What to work on:
Each line in the listing below that contains "Silkscreen" should be returned.

The records:

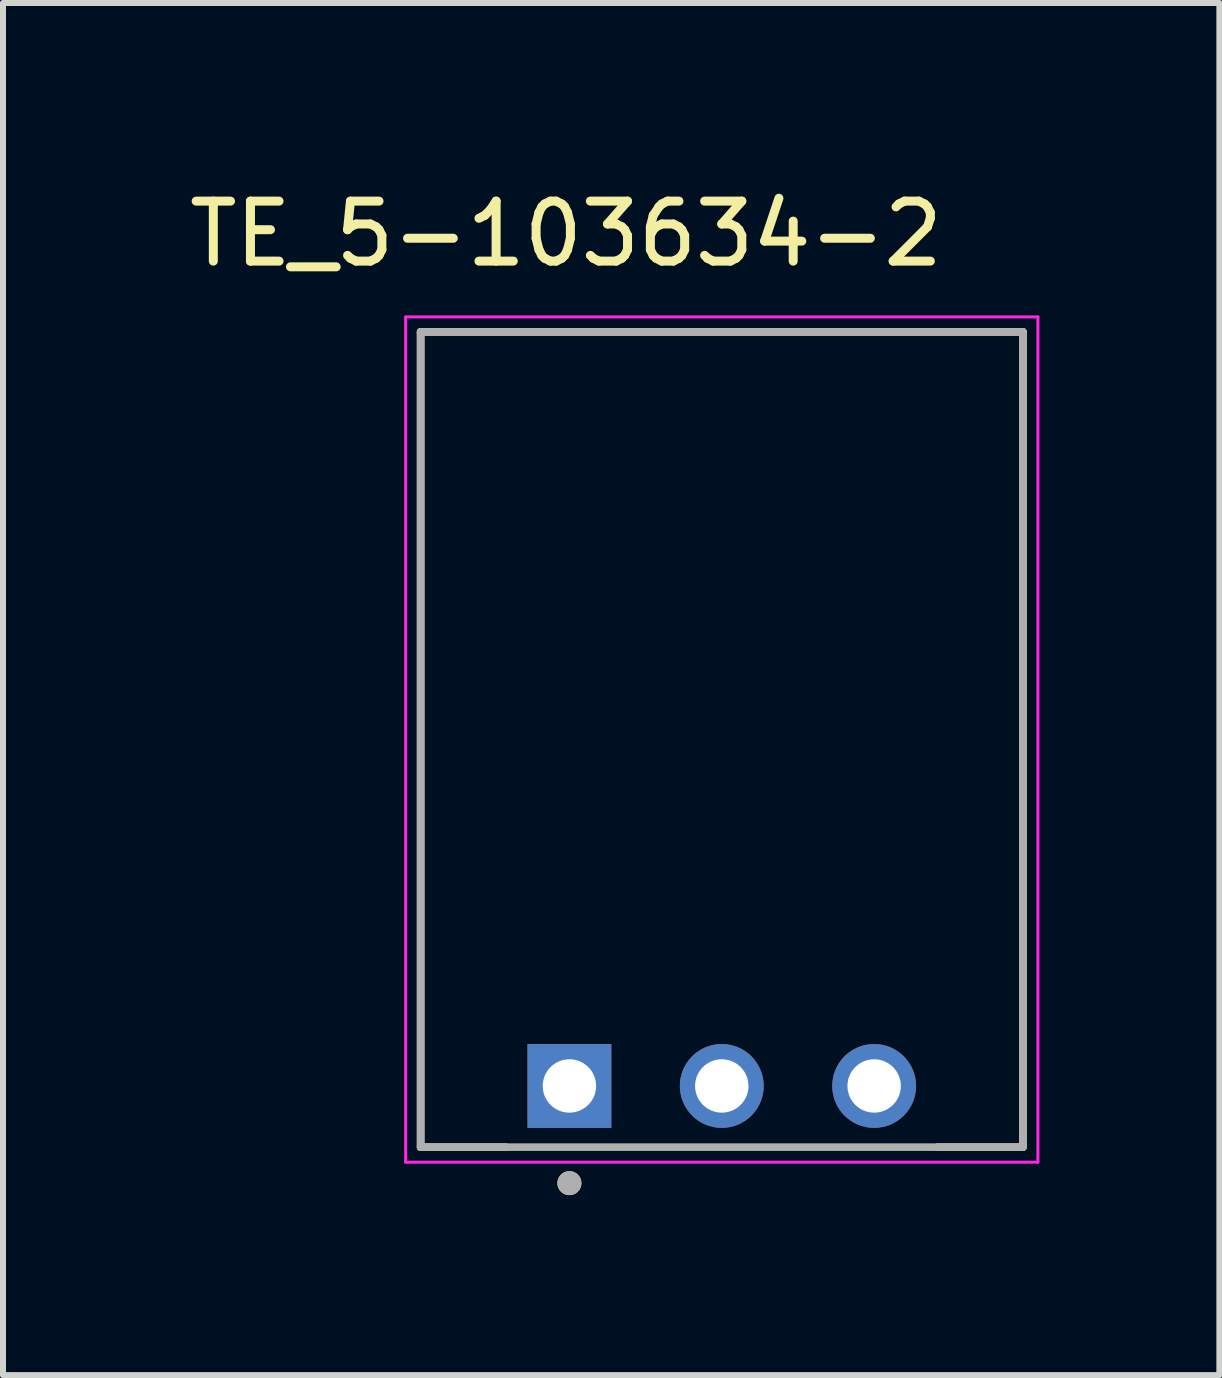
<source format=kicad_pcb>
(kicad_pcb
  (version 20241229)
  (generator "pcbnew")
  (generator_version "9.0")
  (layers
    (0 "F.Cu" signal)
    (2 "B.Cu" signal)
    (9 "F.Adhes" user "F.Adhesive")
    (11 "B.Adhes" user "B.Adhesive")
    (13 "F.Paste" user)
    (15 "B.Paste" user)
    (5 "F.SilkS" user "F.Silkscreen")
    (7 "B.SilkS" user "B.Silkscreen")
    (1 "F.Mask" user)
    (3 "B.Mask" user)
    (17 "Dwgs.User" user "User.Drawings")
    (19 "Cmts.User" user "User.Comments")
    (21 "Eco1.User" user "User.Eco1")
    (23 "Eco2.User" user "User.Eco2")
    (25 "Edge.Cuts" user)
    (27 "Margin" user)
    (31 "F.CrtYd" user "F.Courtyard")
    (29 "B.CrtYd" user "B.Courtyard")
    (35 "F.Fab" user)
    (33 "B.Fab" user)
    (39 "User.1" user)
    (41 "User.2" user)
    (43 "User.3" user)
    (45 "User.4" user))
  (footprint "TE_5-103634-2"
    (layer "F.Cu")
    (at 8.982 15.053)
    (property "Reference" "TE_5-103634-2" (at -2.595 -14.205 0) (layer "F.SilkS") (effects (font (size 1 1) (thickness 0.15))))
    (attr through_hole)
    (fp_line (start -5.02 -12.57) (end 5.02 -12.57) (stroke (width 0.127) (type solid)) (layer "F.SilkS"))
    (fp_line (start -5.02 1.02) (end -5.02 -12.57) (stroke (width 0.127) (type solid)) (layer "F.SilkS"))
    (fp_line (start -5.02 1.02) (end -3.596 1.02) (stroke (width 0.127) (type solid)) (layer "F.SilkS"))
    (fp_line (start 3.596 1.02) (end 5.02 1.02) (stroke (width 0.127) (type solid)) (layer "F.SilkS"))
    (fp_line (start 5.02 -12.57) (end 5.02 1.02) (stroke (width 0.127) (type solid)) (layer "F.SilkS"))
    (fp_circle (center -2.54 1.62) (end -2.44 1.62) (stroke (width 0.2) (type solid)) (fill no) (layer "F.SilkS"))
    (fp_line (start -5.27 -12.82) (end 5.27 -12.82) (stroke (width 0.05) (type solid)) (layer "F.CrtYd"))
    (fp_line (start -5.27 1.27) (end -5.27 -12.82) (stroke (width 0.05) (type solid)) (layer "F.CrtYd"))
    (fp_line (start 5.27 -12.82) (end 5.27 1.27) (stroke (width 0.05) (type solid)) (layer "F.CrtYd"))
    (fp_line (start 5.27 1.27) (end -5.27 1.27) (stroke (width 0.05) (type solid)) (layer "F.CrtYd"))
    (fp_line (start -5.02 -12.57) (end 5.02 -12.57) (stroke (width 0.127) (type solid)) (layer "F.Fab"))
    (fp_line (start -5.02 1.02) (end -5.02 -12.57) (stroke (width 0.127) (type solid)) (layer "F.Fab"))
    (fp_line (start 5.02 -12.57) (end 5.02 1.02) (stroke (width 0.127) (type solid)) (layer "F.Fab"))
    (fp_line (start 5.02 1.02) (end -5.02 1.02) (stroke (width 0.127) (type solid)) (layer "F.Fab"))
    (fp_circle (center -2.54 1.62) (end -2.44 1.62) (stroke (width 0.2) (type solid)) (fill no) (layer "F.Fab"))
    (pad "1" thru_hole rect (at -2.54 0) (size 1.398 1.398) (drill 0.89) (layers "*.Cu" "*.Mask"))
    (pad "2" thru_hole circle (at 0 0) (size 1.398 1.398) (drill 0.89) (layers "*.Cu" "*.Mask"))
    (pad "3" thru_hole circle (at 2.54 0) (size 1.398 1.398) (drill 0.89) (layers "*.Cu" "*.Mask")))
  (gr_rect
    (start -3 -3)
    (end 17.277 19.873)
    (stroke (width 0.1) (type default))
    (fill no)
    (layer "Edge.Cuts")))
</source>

Task response:
    (5 "F.SilkS" user "F.Silkscreen")
    (7 "B.SilkS" user "B.Silkscreen")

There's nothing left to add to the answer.